Provided passage>
━━━━━━━━━━━━━━━━━━━━

10. The method of claim 5, wherein said at least a second antibody is an anti- CD28 antibody.
11. The method of claim 5, wherein said at least a first antibody is an anti-CD3 antibody and said at least a second antibody is an anti-CD28 antibody.
12. The method of claim 1, wherein said population of T cells comprises CD4+ T cells.
13. The method of claim 12, wherein said population of T cells comprises predominantly CD4+ T cells.
14. The method of claim 13, wherein said population of T cells are CD4+ T cells.
15. The method of claim 1, wherein said population of T cells comprises CD4+ T cells and CD8+ T cells.
16. The method of claim 1, wherein said population of T cells are not activated upon administration to said mammal.
17. The method of claim 1, wherein said immune response comprises the production of T cells in said mammal.
18. The method of claim 17, wherein said immune response comprises the production of CD8+ T cells in said mammal.
19. The method of claim 1, wherein said population of T cells administered to said mammal are predominantly CD4+ T cells, and said immune response comprises the production of CD8+ T cells in said mammal.
20. The method of claim 19, wherein said population of T cells are predominantly CD4+ T cells, and said immune response comprises the production of CD8+ T cells directed against said immunoresponsive cancer in said mammal.
21. The method of claim 1 , wherein said mammal is a human.
22. The method of claim 1, further comprising immunosuppression of said mammal prior to administration of said population of said T cells to said mammal.
23. The method of claim 22, wherein said immunosuppression comprises administration of chemotherapy, azathioprine, cyclosporine A, FK506, purine analogs, alkylating agents, or anti-T cell monoclonal antibodies to said mammal.
24. The method of claim 1, further comprising administering a stem cell transplant to said mammal.
25. The method of claim 24, wherein said stem cells comprise CD34+ cells.
26. A method of treating a mammal with non-Hodgkin's lymphoma, comprising:
a) obtaining a population of peripheral blood mononuclear cells from said mammal; b) activating said population of peripheral blood mononuclear cells outside of said mammal to obtain a population of T cells that have been activated outside of the mammal; and
c) administering said population of T cells to said mammal, thereby inducing an immune response and treating a mammal with non- Hodgkin's lymphoma.

━━━━━━━━━━━━━━━━━━━━

Problem statement> Please write what comes next in the patent claims on treatment with activated T cells, starting after claim 26. None of the material is needed here.

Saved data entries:
━━━━━━━━━━━━━━━━━━━━

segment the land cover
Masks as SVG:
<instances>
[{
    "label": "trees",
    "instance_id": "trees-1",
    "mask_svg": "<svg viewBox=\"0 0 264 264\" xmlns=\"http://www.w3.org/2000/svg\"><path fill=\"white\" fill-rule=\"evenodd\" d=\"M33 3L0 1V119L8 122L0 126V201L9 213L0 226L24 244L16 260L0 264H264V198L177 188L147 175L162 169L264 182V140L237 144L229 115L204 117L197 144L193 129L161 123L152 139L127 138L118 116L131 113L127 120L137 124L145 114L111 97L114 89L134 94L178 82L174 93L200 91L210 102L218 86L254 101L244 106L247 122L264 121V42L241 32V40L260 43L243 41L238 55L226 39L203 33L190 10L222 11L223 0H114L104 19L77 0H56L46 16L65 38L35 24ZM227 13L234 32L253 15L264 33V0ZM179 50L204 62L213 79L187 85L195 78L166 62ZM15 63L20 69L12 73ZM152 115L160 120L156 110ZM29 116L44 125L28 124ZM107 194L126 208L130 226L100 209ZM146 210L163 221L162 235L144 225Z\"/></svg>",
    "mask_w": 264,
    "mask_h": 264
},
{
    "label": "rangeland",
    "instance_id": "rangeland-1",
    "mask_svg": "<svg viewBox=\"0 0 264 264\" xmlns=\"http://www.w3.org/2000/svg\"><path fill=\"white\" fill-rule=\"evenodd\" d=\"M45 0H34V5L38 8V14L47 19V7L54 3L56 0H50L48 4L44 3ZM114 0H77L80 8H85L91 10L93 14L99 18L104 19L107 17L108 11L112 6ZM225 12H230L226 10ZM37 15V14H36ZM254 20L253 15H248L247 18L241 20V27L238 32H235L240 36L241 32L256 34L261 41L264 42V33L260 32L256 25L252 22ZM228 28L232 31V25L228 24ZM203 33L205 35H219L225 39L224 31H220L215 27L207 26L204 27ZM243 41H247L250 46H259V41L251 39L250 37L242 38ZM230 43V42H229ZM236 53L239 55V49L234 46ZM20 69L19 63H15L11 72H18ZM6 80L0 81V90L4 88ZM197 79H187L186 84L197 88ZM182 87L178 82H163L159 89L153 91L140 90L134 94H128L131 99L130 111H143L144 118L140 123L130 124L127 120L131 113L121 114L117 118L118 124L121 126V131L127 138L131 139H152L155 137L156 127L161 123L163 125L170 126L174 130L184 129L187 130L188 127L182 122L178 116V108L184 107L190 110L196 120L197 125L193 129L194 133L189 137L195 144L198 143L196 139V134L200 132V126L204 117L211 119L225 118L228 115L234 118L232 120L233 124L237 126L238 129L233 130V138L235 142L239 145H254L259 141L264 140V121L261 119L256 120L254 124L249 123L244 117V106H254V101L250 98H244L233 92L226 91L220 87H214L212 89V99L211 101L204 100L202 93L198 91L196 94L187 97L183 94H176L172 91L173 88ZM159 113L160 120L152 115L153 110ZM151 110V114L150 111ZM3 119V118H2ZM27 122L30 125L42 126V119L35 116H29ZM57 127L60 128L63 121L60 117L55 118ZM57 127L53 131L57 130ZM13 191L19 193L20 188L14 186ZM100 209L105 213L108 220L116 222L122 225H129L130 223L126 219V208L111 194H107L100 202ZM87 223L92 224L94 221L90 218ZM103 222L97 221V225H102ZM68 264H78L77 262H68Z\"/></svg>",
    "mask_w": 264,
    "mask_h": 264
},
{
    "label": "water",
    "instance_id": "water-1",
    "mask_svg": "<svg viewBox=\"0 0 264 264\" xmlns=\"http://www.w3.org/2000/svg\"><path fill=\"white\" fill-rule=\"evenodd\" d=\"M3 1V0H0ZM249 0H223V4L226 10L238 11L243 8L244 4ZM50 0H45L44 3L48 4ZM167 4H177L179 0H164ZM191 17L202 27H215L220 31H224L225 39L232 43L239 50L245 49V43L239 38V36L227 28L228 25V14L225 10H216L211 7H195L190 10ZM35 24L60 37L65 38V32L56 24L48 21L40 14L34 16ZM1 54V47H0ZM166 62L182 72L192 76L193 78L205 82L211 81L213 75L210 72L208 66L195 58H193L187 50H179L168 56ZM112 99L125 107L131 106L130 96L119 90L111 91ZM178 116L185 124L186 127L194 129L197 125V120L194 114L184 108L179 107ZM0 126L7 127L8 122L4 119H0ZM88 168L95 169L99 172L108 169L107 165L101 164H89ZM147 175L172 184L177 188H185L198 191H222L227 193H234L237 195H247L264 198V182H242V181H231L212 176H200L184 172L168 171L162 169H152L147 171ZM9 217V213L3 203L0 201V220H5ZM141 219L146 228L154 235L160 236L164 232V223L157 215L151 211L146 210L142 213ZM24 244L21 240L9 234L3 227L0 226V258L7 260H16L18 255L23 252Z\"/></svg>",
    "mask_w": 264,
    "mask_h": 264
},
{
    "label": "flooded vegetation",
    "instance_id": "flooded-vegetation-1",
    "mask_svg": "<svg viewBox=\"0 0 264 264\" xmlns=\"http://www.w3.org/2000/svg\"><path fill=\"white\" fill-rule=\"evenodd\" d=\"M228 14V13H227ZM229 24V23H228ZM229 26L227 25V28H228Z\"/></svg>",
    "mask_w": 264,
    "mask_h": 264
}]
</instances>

━━━━━━━━━━━━━━━━━━━━

Result>
27. The method of claim 26, wherein said activation of said population of peripheral blood mononuclear cells comprises contacting said population of peripheral blood mononuclear cells with at least a first anti-CD3 antibody and at least a first anti- CD28 antibody.
28. The method of claim 27, wherein said at least a first anti-CD3 antibody and said at least a first anti-CD28 antibody are linked to a magnetic bead.
29. The method of claim 26, wherein said population of T cells comprises predominantly CD4+ T cells.
30. The method of claim 26, wherein said mammal is a human.
31. A method of treating a mammal with T cells that have a defective cytokine profile, comprising:
a) obtaining a population of peripheral blood mononuclear cells from said mammal; b) activating said population of peripheral blood mononuclear cells outside of said mammal to obtain a population of T cells that have been activated outside of the mammal; and
c) administering said population of T cells to said mammal, thereby treating a mammal with T cells that have a defective cytokine profile.
32. The method of claim 31, wherein said activation of said population of peripheral blood mononuclear cells comprises costimulation with a population of anti- CD3 antibodies and a population of anti-CD28 antibodies.
33. The method of claim 32, wherein said population of anti-CD3 antibodies and said population of anti-CD28 antibodies are linked to magnetic beads.
34. A method of inducing lymphocytosis in a mammal, comprising:
a) obtaining a population of peripheral blood mononuclear cells from said mammal;
b) activating said population of peripheral blood mononuclear cells outside of said mammal to obtain a population of T cells that have been activated outside of the mammal; and
c) administering said population of T cells to said mammal, thereby inducing lymphocytosis in said mammal.